Kurumun bünyesinde bulunmayan özel mekanizmaların uzmanları, gönüllülük esasına göre ve bağımsız şekilde çalışmalarını yürütüyor.

Tartışmalı "Ruanda Planı" nedir?

İngiliz hükümeti, Nisan 2022'de hazırlanan "Ruanda Planı" kapsamında, düzensiz göçmenleri ve ülkeye yasa dışı yollarla girip sığınma talebinde bulunanları, Ruanda'ya gönderme hedefini açıklamıştı.

Ülkede muhalefet, insan hakları örgütleri ile Birleşmiş Milletler (BM) başta olmak üzere birçok uluslararası kuruluşun tepki gösterdiği karar, Yargıtay ve Yüksek Mahkemece yasaya uygun bulunmuştu. Kararın ardından Haziran 2022'de Ruanda'ya 7 kişiyi taşıyan ilk uçuş ise Avrupa İnsan Hakları Mahkemesi (AİHM) kararıyla durdurulmuştu.
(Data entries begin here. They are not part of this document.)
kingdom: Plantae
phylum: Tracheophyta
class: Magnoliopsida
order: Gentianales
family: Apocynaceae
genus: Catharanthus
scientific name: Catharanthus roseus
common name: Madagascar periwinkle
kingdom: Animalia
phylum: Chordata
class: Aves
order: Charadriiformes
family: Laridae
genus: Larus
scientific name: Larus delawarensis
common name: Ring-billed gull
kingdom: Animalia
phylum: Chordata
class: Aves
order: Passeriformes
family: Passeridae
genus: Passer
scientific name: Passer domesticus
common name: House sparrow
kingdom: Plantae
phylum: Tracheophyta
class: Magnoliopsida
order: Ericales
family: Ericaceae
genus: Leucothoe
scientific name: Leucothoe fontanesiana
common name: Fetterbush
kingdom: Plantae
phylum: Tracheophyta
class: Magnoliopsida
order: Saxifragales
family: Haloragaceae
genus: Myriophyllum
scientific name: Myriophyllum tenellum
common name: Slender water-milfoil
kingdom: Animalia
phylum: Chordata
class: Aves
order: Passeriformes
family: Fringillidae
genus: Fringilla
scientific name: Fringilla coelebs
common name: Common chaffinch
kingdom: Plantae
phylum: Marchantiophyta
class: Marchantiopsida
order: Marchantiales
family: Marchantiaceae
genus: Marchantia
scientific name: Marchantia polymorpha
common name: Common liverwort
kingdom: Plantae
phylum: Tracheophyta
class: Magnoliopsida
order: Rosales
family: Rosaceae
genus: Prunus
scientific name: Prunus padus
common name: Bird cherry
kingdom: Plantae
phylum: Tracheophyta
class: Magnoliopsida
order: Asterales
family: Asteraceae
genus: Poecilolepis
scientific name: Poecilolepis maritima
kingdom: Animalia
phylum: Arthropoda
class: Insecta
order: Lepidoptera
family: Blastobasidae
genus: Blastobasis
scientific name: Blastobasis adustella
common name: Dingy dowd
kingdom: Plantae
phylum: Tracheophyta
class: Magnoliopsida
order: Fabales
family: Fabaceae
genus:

Bunun üzerine, İçişleri Bakanlığı, Yüksek Mahkeme'de yeni bir dava açmış, mahkeme de 19 Aralık 2022'de Ruanda uçuşunun yasal olduğuna karar vermişti.

Mahkeme, temyiz yolunu da açık tutmuş, insan hakları savunucularının bu mahkemede açtığı dava sonucu 29 Haziran'da Ruanda planının yasalara uygun olmadığına karar verilmişti. Hükümet ise Temyiz Mahkemesinin kararını Yüksek Mahkeme'ye taşımış, Yüksek Mahkeme de 15 Kasım'daki kararında Ruanda'ya gönderilecek kişileri bu ülkede kötü muameleye maruz kalma ve kendi ülkelerine gönderilme gibi riskler bulunduğunu belirterek planın yasaya uygun olmadığını açıklamıştı.

Bunun üzerine Ruanda'yla 5 Aralık 2023'te yeni bir anlaşma imzalanmıştı.

Bu anlaşmaya göre, İngiltere'nin Ruanda'ya gönderdiği düzensiz göçmenler, İngiltere dışında başka bir üçüncü ülkeye sınır dışı edilemeyecek. Ruanda'daki diğer sığınmacılarla aynı haklara sahip olacak söz konusu kişilerin yasal talepleri için destek verilecek. Ruanda'nın sorumlulukları bağımsız gözlemciler tarafından kontrol edilecek. Yasa tasarısıyla Ruanda, düzensiz göçmenlerin sınır dışı edilebileceği güvenli ülke kabul edilecek. Ruanda'nın güvenli olduğunu gösterir yasal adımlar ve uygulamalar da hayata geçirilecek.